Your instructions:
Count every line below that holds "сюжет". The answer is the number alone.

---------- Data

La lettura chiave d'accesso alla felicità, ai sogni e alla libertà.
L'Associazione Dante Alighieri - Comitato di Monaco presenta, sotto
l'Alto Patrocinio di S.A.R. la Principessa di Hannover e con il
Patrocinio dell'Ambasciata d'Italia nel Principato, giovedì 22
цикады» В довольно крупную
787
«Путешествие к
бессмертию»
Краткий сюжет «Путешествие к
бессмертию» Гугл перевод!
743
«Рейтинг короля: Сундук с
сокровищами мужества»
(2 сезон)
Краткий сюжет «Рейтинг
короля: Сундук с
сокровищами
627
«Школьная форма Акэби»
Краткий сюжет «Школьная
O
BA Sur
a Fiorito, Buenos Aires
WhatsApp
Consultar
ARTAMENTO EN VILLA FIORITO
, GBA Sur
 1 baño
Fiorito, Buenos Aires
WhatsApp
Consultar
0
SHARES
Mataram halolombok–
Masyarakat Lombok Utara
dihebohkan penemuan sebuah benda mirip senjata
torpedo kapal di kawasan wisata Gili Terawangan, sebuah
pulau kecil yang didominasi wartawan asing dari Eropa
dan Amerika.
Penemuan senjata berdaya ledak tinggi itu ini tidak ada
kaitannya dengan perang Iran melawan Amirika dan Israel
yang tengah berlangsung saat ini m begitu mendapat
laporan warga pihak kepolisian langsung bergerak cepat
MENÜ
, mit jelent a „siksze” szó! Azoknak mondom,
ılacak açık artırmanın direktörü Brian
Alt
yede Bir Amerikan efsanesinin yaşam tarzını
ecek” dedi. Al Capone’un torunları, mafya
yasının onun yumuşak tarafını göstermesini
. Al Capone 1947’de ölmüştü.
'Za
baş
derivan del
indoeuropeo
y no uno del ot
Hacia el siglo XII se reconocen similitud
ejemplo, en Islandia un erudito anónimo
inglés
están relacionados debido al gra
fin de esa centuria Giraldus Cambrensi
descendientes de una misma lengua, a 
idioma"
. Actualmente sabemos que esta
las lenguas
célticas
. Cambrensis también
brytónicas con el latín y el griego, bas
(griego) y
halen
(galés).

--------------------

Task response:
3